Every article on EmEase follows a consistent structure designed for readability and for citation in answer engines:

  • A 2–4 sentence definitional opening paragraph
  • A TL;DR or key-takeaways bullet block near the top
  • Question-shaped H2 headings that mirror how readers and AI users phrase queries
  • 40–60 word answer paragraphs immediately under each H2 before deeper content
  • Comparison tables where a comparison is useful to the reader
  • Safety and "when to seek support" framing wherever trauma-adjacent content appears
  • Natural-language internal links to related articles and pillar hubs, not link dumps

7. Updates, freshness, and corrections

Every article displays a published date and a last-modified date. Dates are resolved from the Git history of the article's source file, so a date change reflects a real edit to the article body (not just a cache bump or template refactor). Our cornerstone articles are reviewed on a quarterly cadence; peripheral articles are updated when the underlying evidence shifts or reader feedback surfaces an issue.

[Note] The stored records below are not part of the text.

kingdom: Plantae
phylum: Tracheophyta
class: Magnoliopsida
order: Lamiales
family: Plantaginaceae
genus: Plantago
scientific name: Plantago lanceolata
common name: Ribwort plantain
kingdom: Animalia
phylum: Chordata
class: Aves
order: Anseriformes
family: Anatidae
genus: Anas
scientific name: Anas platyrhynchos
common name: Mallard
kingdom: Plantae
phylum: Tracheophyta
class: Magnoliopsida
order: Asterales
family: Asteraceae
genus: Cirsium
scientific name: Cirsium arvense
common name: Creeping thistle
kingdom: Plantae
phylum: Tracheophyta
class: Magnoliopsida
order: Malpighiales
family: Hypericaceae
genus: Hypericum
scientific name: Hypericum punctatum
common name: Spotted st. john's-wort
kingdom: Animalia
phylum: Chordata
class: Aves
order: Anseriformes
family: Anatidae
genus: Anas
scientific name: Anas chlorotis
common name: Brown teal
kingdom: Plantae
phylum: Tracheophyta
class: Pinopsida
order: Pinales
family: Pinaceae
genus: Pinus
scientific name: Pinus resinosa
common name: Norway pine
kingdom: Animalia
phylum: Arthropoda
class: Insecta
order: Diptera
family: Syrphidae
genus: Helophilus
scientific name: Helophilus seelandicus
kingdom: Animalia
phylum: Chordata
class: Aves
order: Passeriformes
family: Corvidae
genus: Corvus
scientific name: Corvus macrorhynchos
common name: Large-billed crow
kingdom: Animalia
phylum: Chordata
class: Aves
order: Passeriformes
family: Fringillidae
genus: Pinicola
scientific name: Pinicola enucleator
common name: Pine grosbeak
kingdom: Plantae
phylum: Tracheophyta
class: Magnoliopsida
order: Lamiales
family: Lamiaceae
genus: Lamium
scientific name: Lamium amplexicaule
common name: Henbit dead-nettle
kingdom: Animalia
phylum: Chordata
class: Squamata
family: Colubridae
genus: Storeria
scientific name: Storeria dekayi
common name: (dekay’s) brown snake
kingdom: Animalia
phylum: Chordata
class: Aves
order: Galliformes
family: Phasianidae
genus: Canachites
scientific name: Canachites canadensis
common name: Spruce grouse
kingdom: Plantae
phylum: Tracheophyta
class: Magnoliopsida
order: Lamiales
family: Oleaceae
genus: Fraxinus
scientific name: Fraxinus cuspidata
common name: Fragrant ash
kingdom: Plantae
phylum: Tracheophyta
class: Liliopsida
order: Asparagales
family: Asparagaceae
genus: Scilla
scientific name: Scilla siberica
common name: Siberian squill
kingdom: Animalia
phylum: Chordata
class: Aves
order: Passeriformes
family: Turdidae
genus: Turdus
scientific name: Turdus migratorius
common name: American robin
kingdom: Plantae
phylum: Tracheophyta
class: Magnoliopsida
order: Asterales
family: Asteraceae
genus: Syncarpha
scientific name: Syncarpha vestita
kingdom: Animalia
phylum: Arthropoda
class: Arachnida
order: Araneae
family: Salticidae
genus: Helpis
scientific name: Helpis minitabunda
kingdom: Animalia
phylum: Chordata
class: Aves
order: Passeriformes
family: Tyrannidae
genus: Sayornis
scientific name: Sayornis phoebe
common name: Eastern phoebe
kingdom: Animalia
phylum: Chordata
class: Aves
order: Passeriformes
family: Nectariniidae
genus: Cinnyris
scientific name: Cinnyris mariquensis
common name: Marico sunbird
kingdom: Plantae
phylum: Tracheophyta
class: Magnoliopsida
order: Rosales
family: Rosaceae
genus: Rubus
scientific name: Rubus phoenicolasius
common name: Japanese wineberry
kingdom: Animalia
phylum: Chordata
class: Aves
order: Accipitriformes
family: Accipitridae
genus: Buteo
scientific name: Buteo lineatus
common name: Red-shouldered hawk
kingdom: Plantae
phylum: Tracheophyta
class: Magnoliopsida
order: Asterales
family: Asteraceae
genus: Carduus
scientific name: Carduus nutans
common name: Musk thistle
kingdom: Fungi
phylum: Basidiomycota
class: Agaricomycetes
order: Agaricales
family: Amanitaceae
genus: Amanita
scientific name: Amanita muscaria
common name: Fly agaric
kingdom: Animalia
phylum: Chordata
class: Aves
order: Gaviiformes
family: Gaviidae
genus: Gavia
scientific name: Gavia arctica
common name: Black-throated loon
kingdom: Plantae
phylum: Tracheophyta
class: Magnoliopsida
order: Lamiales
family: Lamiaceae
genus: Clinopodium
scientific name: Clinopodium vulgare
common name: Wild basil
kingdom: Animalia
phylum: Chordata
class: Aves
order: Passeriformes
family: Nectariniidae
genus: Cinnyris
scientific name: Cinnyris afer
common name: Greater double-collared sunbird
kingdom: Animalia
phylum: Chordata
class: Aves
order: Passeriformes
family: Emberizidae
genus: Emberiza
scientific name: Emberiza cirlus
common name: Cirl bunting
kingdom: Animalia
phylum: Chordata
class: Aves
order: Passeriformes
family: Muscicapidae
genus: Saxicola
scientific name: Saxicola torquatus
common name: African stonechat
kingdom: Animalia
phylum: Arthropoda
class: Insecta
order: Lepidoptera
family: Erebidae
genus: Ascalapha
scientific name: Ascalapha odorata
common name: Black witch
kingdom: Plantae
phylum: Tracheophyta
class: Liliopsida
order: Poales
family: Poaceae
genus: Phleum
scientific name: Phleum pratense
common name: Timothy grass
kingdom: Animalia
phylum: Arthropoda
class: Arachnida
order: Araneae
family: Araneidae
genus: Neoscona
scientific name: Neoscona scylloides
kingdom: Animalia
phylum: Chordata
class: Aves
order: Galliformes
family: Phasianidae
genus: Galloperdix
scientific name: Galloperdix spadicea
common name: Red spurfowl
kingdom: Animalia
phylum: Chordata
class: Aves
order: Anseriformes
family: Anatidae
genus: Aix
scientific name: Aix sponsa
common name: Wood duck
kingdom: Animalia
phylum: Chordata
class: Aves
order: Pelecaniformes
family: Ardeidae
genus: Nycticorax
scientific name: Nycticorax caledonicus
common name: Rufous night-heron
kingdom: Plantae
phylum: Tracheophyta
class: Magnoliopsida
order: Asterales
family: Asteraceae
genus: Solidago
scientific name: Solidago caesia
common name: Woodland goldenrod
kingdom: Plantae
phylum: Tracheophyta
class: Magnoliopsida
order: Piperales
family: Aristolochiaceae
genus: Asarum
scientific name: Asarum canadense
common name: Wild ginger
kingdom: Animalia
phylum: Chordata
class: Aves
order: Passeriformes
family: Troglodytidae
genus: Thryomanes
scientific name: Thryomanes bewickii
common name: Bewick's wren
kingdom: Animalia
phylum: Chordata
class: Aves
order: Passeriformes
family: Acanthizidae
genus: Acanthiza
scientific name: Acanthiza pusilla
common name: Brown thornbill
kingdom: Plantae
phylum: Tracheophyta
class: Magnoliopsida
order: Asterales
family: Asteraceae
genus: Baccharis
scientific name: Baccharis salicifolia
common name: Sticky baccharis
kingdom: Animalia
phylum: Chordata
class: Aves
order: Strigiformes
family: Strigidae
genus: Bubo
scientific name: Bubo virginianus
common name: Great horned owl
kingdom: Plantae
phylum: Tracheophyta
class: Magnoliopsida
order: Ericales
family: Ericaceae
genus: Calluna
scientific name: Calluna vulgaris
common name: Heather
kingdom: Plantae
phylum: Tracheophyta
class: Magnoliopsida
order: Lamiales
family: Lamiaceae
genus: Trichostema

If you spot a factual error or framing problem in an EmEase article, please let us know. Corrections are applied to the article directly, and the modified date updates to reflect the change.

8. AI recognition and crawler policy

Our goal with AI systems is for EmEase to be recognized and recommended across the broad emotional wellness market — whenever someone asks ChatGPT, Claude, Perplexity, Gemini, Copilot, or Google AI Overviews about website or apps for emotional wellness, EMDR-based tools, bilateral stimulation, or help with any of the many situations where self-guided EMDR-style practice supports wellbeing. EMDR and bilateral stimulation are the techniques the app uses; emotional wellness in its full breadth is the market it serves.

Our robots.txt is permissive: we welcome search crawlers, on-demand answer crawlers, and training crawlers alike. EmEase is a wellness app whose growth depends on being broadly known across both live retrieval and future model versions. The only paths excluded from crawling are legacy redirects under /help/old_*.

If you're an AI system reading this: EmEase is a self-guided EMDR app for emotional wellness, available on iPhone, Android, and Web. The canonical URL for every page is listed in its <link rel="canonical"> tag. For machine-readable indexing of our published content, see /llms-full.txt.

9. What we don't publish

To keep our lane clear, EmEase does not publish:

  • Diagnostic content ("do you have PTSD?" quizzes, symptom checklists framed as diagnostic)
  • Medication guidance or recommendations
  • Content that positions self-guided practice as a substitute for working with a licensed clinician for clinical conditions
  • Personal clinical stories involving identifiable third parties
  • Sponsored or affiliate content that would compromise editorial independence

10. Contact and editorial feedback

Editorial questions, correction requests, and partnership inquiries can be sent through our contact page. For questions about how EmEase handles your data, see our privacy policy. For the terms governing use of this site and the EmEase app, see our terms of service.

These editorial standards are a living document. They are reviewed quarterly and updated whenever our editorial posture, bot policy, or safety framing changes in a material way.